Blog WHS Visits
WHS #825: Mazagan
7 out of the current 9 Moroccan World Heritage Sites have been rated with 3 stars or more by our community. They have brought Morocco a good overall country rating of 3.44. The only exceptions are Tétouan (almost there at 2.92), and Mazagan (2.63). The Portuguese City of Mazagan however turned out the biggest positive surprise of my short Moroccan coastal trip in January 2023.
Just looking at the site’s intrinsic qualities and OUV, I believe a low rating of Mazagan is not fair. Yes, I understand it is small and takes an hour at most to explore. But:
- It is really old. It dates from the very early stages of the explorations of the Portuguese outside Europe (1514). Among the many Portuguese colonial forts around the world, this one is the second oldest that is still intact. The only older one is Elmina Castle in Ghana (part of the Gold Coast Forts WHS).
- It has barely changed since. Elmina was heavily used by the Dutch and British in the 17th-19th centuries, while Mazagan was abandoned after the Portuguese left in 1769. The fortress town, therefore, has kept its original layout, some buildings, and the ramparts. Only the residential buildings of the Moroccans that settled here from the mid-19th century on, are additions, as well as an entrance gate built during the French protectorate.
- It has kept the church buildings intact. The 16th-century Portuguese Church of the Assumption still holds the primary position in town. OK, the Moroccans that took over and renamed the town El Jadida turned a higher watchtower into the minaret of their mosque. But they didn’t destroy the churches.
I visited Mazagan as a stop-over between Casablanca and Essaouira, arriving by train. At the ‘modern’ double entrance gate to the fortress, my attention was drawn to the trilingual WHS plaque, as I had read in Clyde’s review that it was upside down. I didn’t see anything wrong with it at first until Clyde (after I consulted him) pointed out that although they have repainted the text and the logos in black, the UNESCO logo still is on its head… But, hey, at least they have a plaque, something that has been lacking during my WH travels the past months in Brazil, Gran Canaria, and Morocco.
Mazagan has a main street to the right from the entrance with some souvenir stalls, but you certainly needn’t come here for the shopping or the bustling medina life. It’s more interesting to climb up to the ramparts, which can be accessed on either side of the town. The walkway is wide and you can access several bastions and have good overviews of the enclosed town with its (church) towers.

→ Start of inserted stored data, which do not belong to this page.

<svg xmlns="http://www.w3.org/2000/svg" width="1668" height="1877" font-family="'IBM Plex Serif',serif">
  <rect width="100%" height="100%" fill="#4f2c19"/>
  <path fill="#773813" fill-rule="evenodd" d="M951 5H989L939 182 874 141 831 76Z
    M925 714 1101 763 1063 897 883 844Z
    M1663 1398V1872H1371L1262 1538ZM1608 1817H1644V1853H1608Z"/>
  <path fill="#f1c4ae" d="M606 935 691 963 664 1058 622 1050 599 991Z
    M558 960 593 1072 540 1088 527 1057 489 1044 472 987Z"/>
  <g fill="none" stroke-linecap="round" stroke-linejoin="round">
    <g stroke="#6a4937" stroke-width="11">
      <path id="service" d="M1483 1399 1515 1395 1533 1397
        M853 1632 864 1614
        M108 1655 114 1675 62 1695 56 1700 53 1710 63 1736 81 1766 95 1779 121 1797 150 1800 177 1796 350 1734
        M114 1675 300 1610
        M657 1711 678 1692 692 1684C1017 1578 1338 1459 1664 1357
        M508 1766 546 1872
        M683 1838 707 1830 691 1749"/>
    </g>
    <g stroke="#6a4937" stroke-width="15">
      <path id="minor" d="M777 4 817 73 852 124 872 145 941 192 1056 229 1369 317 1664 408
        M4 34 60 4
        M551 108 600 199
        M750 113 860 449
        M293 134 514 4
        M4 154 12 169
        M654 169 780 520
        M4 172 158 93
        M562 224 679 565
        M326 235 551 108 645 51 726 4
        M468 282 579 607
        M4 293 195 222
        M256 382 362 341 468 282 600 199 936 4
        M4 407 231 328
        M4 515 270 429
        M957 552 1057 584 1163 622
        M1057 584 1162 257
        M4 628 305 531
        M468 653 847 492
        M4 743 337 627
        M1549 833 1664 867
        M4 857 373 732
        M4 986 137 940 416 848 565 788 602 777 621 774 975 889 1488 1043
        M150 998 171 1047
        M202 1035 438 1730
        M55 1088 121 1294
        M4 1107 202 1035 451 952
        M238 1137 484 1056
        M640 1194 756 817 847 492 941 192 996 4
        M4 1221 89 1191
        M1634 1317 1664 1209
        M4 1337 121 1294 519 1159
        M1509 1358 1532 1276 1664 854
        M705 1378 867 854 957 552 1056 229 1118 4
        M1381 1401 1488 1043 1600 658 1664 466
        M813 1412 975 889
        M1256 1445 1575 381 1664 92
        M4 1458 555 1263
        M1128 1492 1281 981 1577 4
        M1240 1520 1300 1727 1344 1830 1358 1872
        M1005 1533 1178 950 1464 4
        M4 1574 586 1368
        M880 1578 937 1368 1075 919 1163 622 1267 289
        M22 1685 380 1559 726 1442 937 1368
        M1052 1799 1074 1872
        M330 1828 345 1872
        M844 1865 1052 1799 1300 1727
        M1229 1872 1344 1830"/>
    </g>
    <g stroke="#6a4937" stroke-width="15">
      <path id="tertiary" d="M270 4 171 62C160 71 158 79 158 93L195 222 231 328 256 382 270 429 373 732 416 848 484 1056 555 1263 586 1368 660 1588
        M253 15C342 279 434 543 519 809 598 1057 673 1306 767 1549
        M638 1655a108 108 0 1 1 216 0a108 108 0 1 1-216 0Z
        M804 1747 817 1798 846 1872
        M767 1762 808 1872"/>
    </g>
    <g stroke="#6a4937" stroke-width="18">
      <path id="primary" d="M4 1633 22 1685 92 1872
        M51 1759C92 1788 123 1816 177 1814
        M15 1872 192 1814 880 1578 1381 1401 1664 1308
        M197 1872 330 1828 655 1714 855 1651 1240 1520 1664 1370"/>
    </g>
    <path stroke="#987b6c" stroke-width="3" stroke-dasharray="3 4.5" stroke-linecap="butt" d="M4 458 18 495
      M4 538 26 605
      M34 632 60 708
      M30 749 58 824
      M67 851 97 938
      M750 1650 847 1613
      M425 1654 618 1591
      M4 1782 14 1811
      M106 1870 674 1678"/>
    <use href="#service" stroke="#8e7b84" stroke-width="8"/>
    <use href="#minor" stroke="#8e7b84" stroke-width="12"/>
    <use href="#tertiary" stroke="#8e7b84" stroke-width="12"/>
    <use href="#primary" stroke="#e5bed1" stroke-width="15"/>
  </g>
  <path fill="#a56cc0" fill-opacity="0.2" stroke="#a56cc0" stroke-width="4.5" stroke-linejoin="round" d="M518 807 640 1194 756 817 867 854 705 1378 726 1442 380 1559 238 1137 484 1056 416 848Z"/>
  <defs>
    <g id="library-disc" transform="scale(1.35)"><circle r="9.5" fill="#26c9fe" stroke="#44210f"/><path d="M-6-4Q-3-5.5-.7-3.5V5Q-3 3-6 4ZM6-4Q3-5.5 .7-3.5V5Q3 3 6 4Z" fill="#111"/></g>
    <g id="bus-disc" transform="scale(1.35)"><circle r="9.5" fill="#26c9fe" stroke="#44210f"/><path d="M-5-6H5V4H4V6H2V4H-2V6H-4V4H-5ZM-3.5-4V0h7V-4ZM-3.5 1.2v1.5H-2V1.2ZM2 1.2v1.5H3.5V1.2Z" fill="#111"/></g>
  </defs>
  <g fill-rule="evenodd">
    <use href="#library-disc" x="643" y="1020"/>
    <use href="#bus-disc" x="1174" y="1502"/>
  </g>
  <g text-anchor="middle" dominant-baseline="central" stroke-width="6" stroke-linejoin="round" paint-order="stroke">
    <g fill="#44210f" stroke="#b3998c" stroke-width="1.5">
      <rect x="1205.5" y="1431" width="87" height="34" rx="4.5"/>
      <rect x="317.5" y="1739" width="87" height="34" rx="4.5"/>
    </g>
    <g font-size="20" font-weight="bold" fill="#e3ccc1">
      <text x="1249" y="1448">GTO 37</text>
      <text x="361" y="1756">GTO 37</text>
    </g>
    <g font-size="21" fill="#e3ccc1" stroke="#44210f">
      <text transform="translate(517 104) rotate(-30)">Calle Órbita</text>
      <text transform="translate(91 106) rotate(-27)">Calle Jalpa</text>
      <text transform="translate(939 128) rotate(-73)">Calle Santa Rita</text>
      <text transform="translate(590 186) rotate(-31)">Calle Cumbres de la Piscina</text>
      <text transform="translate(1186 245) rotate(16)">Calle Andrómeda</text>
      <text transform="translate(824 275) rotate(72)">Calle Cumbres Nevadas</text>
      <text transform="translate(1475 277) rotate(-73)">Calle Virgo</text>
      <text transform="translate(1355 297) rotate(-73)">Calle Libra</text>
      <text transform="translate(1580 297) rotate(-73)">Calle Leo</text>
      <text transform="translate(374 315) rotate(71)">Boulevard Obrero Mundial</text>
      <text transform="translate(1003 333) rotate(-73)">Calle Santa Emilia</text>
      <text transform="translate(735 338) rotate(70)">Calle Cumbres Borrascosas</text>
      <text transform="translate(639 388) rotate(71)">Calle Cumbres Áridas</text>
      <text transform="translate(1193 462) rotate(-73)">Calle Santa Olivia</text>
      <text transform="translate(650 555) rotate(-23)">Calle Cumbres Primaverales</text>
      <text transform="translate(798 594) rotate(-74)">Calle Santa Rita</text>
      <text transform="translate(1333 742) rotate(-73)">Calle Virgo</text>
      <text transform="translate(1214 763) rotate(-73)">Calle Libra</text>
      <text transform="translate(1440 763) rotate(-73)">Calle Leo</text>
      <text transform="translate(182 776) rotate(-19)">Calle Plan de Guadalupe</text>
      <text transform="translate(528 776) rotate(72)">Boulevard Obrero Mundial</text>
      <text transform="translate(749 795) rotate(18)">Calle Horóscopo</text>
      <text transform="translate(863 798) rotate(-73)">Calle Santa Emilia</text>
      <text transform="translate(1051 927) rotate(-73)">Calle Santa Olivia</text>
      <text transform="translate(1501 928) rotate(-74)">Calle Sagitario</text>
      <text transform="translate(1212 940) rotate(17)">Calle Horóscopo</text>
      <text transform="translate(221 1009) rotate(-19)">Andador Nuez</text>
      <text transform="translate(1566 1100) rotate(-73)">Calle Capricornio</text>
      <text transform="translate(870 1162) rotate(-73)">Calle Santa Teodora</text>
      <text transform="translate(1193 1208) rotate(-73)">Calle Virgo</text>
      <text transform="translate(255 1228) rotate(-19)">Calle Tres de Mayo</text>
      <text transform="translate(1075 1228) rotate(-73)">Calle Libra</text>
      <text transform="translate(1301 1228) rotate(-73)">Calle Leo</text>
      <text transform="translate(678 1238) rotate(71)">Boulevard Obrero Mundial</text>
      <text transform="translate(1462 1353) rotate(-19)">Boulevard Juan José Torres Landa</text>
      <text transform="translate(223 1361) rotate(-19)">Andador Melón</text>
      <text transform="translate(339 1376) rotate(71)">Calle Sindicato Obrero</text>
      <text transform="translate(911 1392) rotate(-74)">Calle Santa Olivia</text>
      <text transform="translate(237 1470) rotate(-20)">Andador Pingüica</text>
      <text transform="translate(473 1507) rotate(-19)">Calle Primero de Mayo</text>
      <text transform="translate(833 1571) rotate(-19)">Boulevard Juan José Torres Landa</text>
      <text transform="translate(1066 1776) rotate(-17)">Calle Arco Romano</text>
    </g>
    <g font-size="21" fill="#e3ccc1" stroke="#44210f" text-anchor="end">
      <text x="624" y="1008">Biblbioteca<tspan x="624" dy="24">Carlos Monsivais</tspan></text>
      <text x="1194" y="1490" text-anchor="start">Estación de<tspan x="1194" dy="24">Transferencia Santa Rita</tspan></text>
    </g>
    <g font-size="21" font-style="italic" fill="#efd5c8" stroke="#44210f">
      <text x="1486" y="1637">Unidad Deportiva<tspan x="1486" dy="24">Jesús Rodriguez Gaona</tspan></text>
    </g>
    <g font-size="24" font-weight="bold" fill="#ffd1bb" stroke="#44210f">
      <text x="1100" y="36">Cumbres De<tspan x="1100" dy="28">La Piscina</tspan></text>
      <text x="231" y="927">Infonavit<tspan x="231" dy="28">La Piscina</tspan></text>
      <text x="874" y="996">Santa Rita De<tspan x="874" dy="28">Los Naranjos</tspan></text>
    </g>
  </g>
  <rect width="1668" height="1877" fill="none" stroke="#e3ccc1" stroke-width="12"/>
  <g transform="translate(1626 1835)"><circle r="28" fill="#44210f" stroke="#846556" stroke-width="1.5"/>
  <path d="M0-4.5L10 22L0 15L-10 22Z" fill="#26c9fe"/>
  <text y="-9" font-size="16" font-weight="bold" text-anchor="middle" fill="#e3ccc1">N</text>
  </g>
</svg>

Unfortunately, I found the Portuguese cistern that other reviewers named as their highlight of Mazagan closed. A big lock kept the door shut and there was a sign in English saying that it ‘may be closed for restorations’. It did not open up while I was there, and also not when a bigger tour group arrived. The Church of the Assumption is now in use as a cinema. You can have a look around and an information panel tells about its original use. The 19th-century Mosque lies to the back of it and has an interestingly shaped, pentagonal minaret.

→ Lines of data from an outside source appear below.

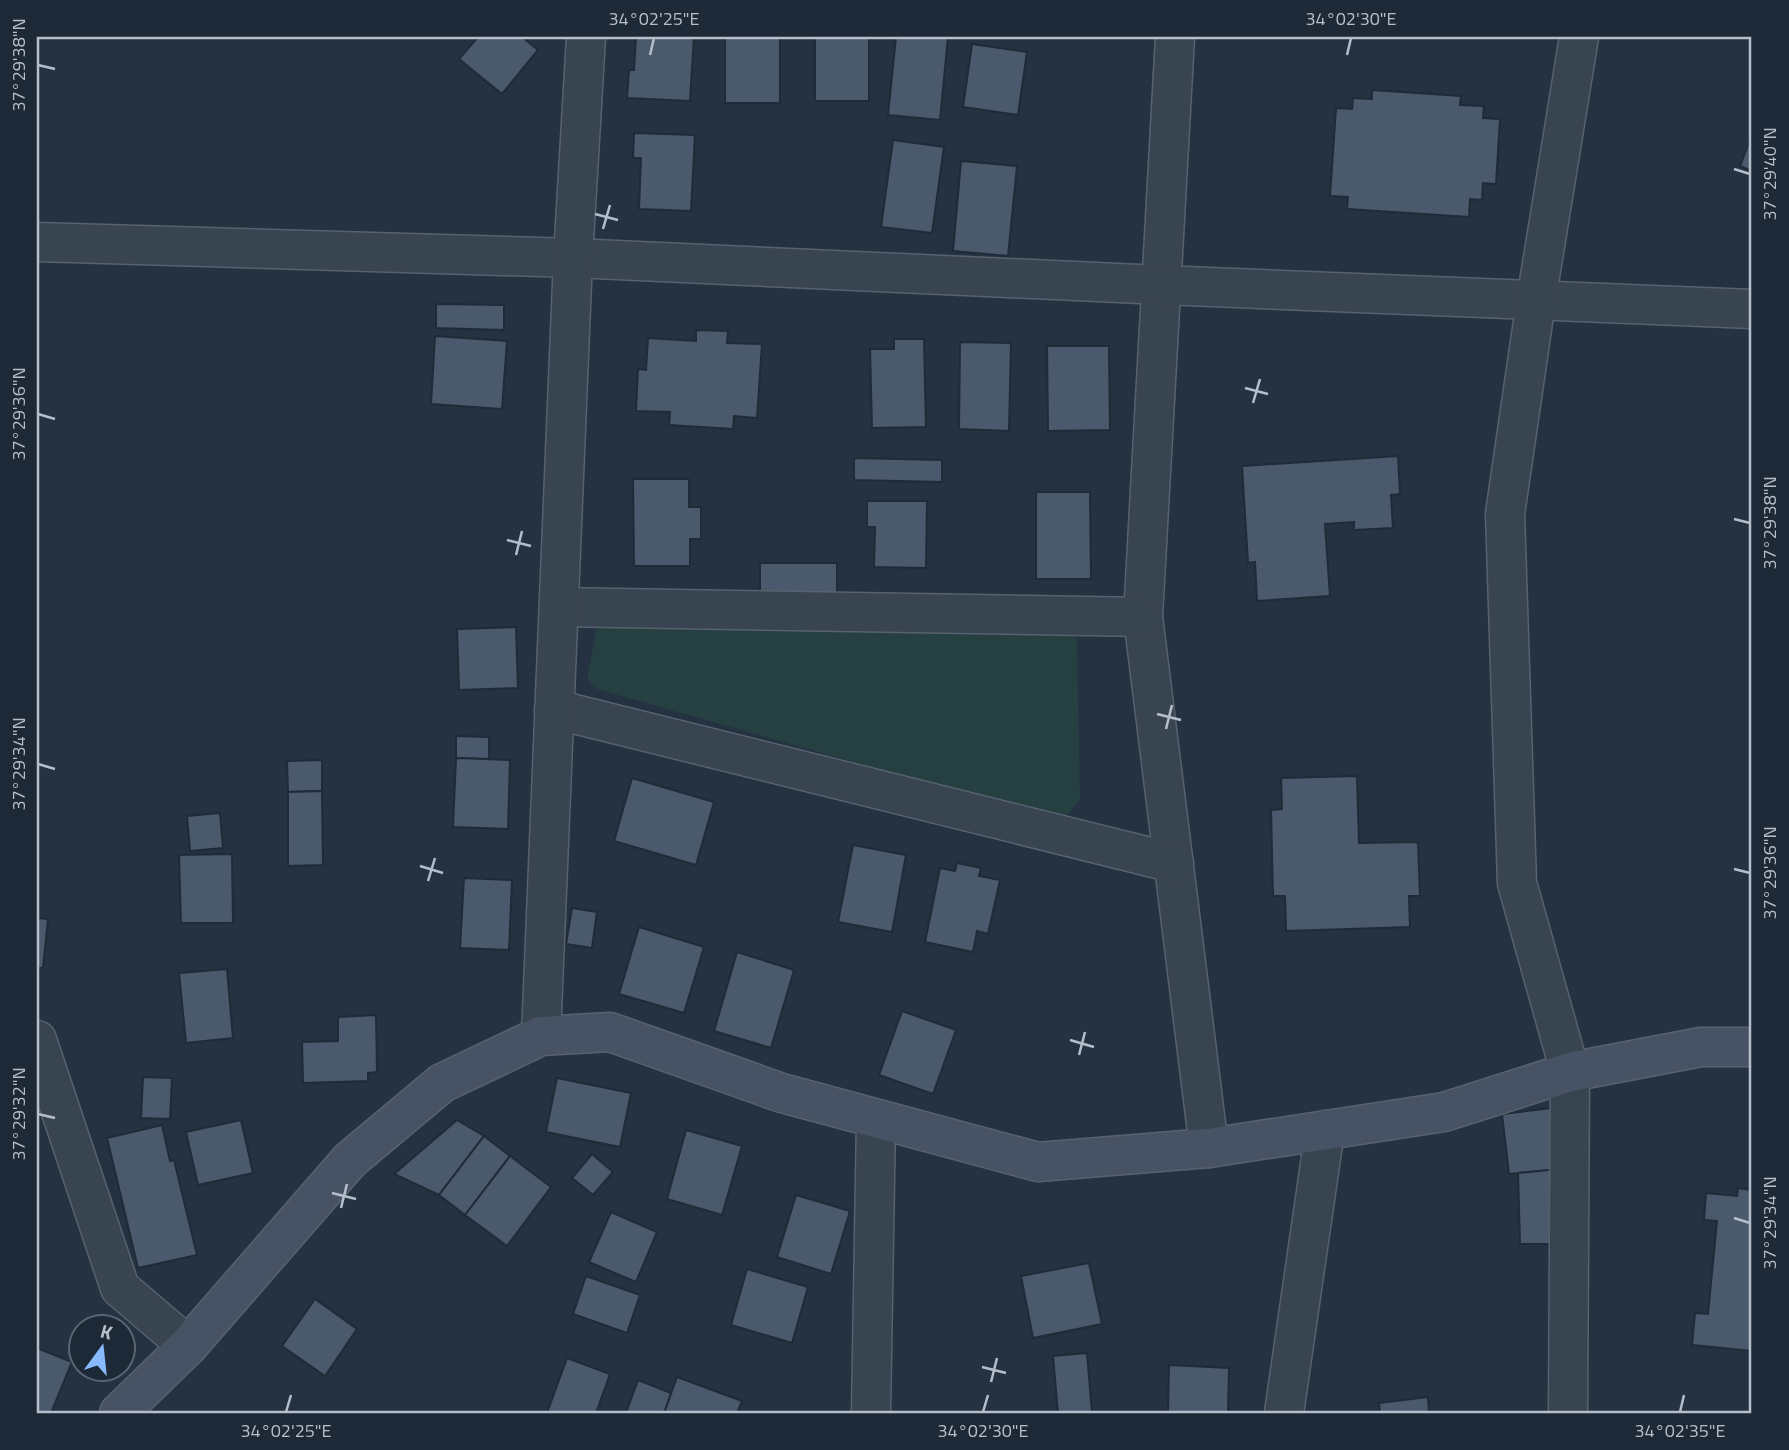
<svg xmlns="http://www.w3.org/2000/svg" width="1789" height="1450" font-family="'Titillium Web',sans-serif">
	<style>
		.green { fill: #264042 }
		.building { fill: #4a596b; stroke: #1f2b38; stroke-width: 2 }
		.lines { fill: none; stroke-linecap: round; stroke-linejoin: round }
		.street-casing { stroke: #57626e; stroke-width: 41 }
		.secondary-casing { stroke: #57626e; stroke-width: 41 }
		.street { stroke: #394451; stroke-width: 38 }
		.secondary { stroke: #475364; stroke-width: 38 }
		.ticks { fill: none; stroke: #b5bfcb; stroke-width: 2.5 }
		.neatline { fill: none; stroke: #b5bfcb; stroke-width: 2.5 }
		.ticks-label { font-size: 18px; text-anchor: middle; fill: #b5bfcb }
	</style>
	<rect width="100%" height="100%" fill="#243242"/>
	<polygon class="green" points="599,616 1066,626 1077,639 1080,800 1063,820 1032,813 597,689 587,679"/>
	<g class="building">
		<polygon points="478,37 522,37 538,50 502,94 459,59"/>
		<polygon points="636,37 694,37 690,101 627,98 629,70 634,70"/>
		<rect x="725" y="37" width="55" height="66"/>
		<rect x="815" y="37" width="54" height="64"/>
		<polygon points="896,37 948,37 940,120 888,115"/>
		<polygon points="972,44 1027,52 1018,115 963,107"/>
		<polygon points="1372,90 1461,96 1460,105 1484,106 1483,118 1500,119 1496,184 1483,183 1482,200 1470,199 1469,217 1347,209 1348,197 1330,196 1336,108 1352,109 1353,98 1372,99"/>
		<polygon points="634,133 695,135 691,211 639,209 641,158 633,158"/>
		<polygon points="1752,135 1752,171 1740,166"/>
		<polygon points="893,140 944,147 932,233 881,227"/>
		<polygon points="961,161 1017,166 1008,256 953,251"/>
		<polygon points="436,304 504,305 504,330 436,328"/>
		<polygon points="696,330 728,331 727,343 762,344 757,418 734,416 733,429 669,425 670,412 636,411 638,369 646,370 648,338 696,341"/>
		<polygon points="435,336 507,341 502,409 431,404"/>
		<polygon points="894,339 924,339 926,427 872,428 870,349 894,349"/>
		<polygon points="960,342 1011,343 1009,431 959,429"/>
		<polygon points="1047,346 1109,346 1110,430 1048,431"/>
		<polygon points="1398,456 1400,494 1391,495 1393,528 1354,530 1354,522 1325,524 1330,596 1257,601 1255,562 1248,563 1242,466"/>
		<polygon points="854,458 942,460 942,482 854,480"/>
		<polygon points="633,479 689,479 689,507 701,507 701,539 690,539 690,566 634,566"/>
		<polygon points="1036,492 1090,492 1091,579 1036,579"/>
		<polygon points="867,501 927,501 926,568 874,567 875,527 867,527"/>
		<rect x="760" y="563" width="77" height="32"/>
		<polygon points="516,627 518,688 459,690 457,629"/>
		<polygon points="456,736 489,737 489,759 456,758"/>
		<polygon points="456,758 510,760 508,829 453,827"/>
		<polygon points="322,760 322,791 288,792 287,761"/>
		<polygon points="1357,776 1359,843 1418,842 1420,896 1409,896 1410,927 1286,931 1285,896 1273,896 1271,810 1282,809 1281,778"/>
		<polygon points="632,778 714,802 696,865 614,841"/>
		<polygon points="322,791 323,865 288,866 288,792"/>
		<polygon points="220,813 223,848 190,851 187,816"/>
		<polygon points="853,845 906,855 892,932 838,922"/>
		<polygon points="232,854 233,923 181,923 179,855"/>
		<polygon points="957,863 981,868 979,876 1000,880 988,934 977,931 973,952 925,942 940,868 955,871"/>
		<polygon points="464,878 512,880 509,950 460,948"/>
		<polygon points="572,908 597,912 592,948 566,944"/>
		<polygon points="37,918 48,919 43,968 37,968"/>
		<polygon points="639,927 704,947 684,1013 619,994"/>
		<polygon points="737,952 794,970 771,1048 714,1031"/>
		<polygon points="227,969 233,1038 186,1043 179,973"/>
		<polygon points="902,1011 956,1030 933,1094 879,1075"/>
		<polygon points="376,1015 377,1072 368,1073 368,1081 303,1083 302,1042 338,1041 338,1017"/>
		<polygon points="143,1077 172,1078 170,1119 141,1118"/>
		<polygon points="557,1078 631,1093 620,1147 546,1132"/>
		<polygon points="1552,1108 1559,1169 1509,1174 1502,1114"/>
		<polygon points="241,1120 253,1173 198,1185 186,1132"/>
		<polygon points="457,1120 484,1136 439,1195 394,1174"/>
		<polygon points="162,1125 170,1161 174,1160 197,1255 138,1268 107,1138"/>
		<polygon points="686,1130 742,1146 722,1215 667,1199"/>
		<polygon points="484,1136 510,1156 465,1215 439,1195"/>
		<polygon points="592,1154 613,1172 593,1195 572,1178"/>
		<polygon points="510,1156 551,1187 507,1246 465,1215"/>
		<polygon points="1559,1169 1559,1244 1520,1244 1518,1173"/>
		<polygon points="1738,1188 1752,1190 1752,1351 1692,1345 1695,1313 1708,1314 1717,1221 1704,1220 1706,1193 1737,1196"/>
		<polygon points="796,1195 850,1211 831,1274 777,1257"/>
		<polygon points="611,1212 657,1232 636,1282 589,1262"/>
		<polygon points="1089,1263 1102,1324 1033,1338 1021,1276"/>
		<polygon points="747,1269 808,1287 792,1343 731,1325"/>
		<polygon points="586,1276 640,1295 627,1333 573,1314"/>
		<polygon points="315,1299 357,1329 325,1376 282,1346"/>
		<polygon points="37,1348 72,1362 51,1413 37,1413"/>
		<polygon points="1087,1353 1092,1413 1058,1413 1053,1356"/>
		<polygon points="567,1358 610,1374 596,1413 547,1413"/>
		<polygon points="1169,1365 1229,1368 1228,1413 1168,1413"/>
		<polygon points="677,1377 742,1401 737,1413 664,1413"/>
		<polygon points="638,1380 671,1393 664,1413 626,1413"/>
		<polygon points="1428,1397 1429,1413 1380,1413 1379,1403"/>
	</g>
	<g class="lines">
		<defs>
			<g id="street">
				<polyline points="1175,37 1143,617 1209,1148"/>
				<polyline points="37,242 573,258 1162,285 1752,309"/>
				<polyline points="559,607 1143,617"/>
				<polyline points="554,709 1174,863"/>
				<polyline points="541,1036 573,258 586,37"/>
				<polyline points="37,1040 120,1288 188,1346"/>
				<polyline points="871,1413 876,1119"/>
				<polyline points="1284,1413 1325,1130"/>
				<polyline points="1568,1413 1570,1072 1517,883 1505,514 1536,301 1579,37"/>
			</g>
			<polyline id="secondary" points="119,1413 188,1346 350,1160 442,1083 541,1036 610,1032 782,1093 1038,1162 1209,1148 1444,1112 1570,1072 1701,1047 1752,1047"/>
		</defs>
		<use href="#street" class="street-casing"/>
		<use href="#secondary" class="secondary-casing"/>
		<use href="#street" class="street"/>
		<use href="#secondary" class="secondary"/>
	</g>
	<path class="ticks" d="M650 55 654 38M1347 55 1351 38M38 65 55 69M1734 169 1750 174M595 214 618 220M603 229 610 205M1245 388 1268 394M1253 403 1260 379M38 414 55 419M1734 519 1750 523M507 540 531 546M516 555 522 531M1157 714 1181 720M1166 729 1172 705M38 764 55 769M420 866 443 873M1734 869 1750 873M428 881 435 858M1070 1040 1094 1047M1079 1055 1085 1032M38 1114 55 1118M332 1193 356 1199M341 1208 347 1184M1734 1218 1750 1223M982 1367 1006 1373M991 1382 997 1358M286 1412 291 1395M983 1412 988 1395M1680 1412 1684 1395"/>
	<rect width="1789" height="1450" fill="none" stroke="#1d2936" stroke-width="77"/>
	<g transform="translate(102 1348) rotate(15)"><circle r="33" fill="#1d2936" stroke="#5a6572" stroke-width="2"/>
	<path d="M0-5L12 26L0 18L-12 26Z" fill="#89b9fd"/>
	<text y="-10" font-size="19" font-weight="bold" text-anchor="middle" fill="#b5bfcb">K</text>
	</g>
	<rect x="38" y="38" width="1712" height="1374" class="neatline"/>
	<g class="ticks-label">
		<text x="654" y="25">34°02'25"E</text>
		<text x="1351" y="25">34°02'30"E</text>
		<text transform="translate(19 65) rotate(-90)" y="6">37°29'38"N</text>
		<text transform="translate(1770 174) rotate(-90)" y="6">37°29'40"N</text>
		<text transform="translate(19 414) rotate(-90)" y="6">37°29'36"N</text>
		<text transform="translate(1770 523) rotate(-90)" y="6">37°29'38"N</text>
		<text transform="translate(19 764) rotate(-90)" y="6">37°29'34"N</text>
		<text transform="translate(1770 873) rotate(-90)" y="6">37°29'36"N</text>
		<text transform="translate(19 1114) rotate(-90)" y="6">37°29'32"N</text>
		<text transform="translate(1770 1223) rotate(-90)" y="6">37°29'34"N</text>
		<text x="286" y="1437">34°02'25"E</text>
		<text x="983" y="1437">34°02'30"E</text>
		<text x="1680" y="1437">34°02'35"E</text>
	</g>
</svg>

Mazagan has some graffiti here and there, the living conditions in the old houses may not be great and there is a large field of rubble just in front of the only boutique hotel in the town. But the streets and ramparts are clean, safe and pleasant to walk. I finished my visit with lunch at La Capitainerie restaurant (an offspring of the Iglesia boutique hotel in a nearby street) to see what the interior of one of the more fancy buildings looks like.
Getting there and away on public transport. There is a direct train every 2 hours from Casablanca to El Jadida. The railway station is some 5km away from the Cité Portugaise, but there are plenty of petit taxis waiting to take you there. The ride costs 18 dirhams and probably will be a shared one as common in Morocco. To leave, there is a ramshackle bus station (Gare Routière) which lies an easy 1.5km walk from the WHS. I travelled from there to Essaouira with CTM, which has a comfortable bus every 4 hours. You need to pre-book this one online, as it fills up (it’s just a stretch of the popular Casablanca – Agadir route). More basic and slower buses to Essaouira leave from that bus station more frequently. There is also a new bus station near the railway station, but it seems to be not in use (yet).
Els - 29 January 2023
Liam 30 January 2023
Hmm, and I'm one of the ones dragging the average down with a 1 star rating. I have likely been unfair to it, considering that it was part of my first ever trip looking for WHSs, and I didn't particularly understand *why* sites had been inscribed or what to look for. Plus I only had a short gap between bus and train to look around.
But. If other people say the cistern is the highlight, it is nothing compared to that in Istanbul. And I found it a disappointment after Essaouira generally (maybe views are dependent on which historic walled maritime town you visit first?)